Jangan Takut Lapor Jika Alami Kekerasan Seksual di Kantor, Emak Bekerja Dilindungi Undang-Undang TPKS

By April Hamsa on December 09, 2023

“Nggak ah, aku takut dipecat kalau lapor tentang kekerasan seksual yang aku alami,” kata salah seorang emak yang bekerja di suatu perusahaan. “Lho, jangan takut, sekarang kita sudah dilindungi oleh Undang-undang TPKS,” saran seorang emak yang lain, yang kebetulan rekan kerjanya.

Undang-undang TPKS melindungi Emak Bekerja dari kekerasan seksual

Nah, betul Mak, apa kata rekan kerja Si Emak yang mengalami kekhawatiran mengenai melaporkan tindak kekerasan seksual yang dialaminya tadi. Sekarang, Emak yang bekerja di perusahaan telah dilindungi oleh Undang-undang Tindak Pidana Kekerasan Seksual (TPKS) yang telah disahkan tahun lalu.

Substansi yang mendasar dari Undang-undang TPKS adalah untuk mencegah kekerasan seksual, menangani hingga memulihkan korban, mewujudkan lingkungan tanpa kekerasan seksual, dan menjamin kekerasan seksual tak berulang. Maka, jika mengalami atau melihat kekerasan seksual, jangan takut melaporkannya.

Jangan takut bicara jika mengalami atau melihat tindak kekerasan seksual.

Melaporkan kepada siapa? Ya, kepada atasan, bagian human resource (HR), satgas di perusahaan maupun organisasi eksternal yang mengadvokasi, hingga aparat penegak hukum yang berwenang.

Lho, lho tapi sejauh ini kan peraturan turunannya, seperti Peraturan Pemerintah maupun Peraturan Presiden belum ada?” Mungkin ada Emak yang bingung? MakMin akan jelaskan alon-alon, ya, Mak.

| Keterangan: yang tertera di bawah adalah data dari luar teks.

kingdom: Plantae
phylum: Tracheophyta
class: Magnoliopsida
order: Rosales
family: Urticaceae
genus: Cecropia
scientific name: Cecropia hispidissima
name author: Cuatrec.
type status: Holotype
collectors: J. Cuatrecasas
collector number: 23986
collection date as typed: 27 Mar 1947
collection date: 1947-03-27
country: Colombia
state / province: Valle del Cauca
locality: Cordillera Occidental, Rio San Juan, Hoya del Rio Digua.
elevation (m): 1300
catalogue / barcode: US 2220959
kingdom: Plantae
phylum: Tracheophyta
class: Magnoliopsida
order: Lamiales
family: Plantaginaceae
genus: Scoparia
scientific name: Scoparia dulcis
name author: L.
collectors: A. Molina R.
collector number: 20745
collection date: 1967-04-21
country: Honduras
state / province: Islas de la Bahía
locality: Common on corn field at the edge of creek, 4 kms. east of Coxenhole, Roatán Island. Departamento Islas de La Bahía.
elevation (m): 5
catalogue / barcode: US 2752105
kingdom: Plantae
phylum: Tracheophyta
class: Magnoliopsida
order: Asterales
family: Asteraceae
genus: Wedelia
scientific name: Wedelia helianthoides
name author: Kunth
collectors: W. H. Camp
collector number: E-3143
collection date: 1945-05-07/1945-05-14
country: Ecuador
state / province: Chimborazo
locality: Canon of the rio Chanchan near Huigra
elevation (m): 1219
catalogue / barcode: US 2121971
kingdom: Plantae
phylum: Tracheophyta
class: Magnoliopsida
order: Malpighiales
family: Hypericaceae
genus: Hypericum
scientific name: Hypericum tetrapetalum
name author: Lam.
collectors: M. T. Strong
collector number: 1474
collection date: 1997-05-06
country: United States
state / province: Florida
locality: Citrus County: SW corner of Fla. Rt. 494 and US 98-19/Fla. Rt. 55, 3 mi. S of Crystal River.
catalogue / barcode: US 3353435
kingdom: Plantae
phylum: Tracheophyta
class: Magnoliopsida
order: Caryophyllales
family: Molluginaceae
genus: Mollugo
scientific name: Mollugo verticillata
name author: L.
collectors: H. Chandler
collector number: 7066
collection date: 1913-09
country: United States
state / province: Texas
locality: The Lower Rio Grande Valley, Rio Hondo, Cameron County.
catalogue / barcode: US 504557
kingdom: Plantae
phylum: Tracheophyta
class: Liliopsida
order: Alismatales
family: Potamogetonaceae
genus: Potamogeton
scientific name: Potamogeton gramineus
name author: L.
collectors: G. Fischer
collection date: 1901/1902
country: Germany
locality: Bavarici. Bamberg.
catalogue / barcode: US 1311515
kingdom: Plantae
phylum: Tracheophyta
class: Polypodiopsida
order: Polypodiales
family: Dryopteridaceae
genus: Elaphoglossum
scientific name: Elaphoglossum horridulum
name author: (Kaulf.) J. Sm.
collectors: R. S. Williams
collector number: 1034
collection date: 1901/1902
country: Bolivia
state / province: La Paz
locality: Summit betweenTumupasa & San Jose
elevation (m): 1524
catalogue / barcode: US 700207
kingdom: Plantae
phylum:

Sebelumnya, MakMin mau menginformasikan kalau kemarin, tanggal 7 Desember 2023, MakMin menghadiri talkshow bertajuk “Implementasi UU TPKS Menciptakan Tempat Kerja Bebas Kekerasan Seksual” dan Launching Video Iklan Layanan Masyarakat Kekerasan Seksual di Tempat Kerja” yang dielenggarakan oleh Kementerian Pemberdayaan Perempuan dan Perlindungan Anak (PPPA) yang berlangsung di Gallery RRI, Jakarta Pusat.

Baca Juga: Mencegah Kekerasan Seksual 

 

 Talkshow yang  membahas implementasi Undang-undang TPKS.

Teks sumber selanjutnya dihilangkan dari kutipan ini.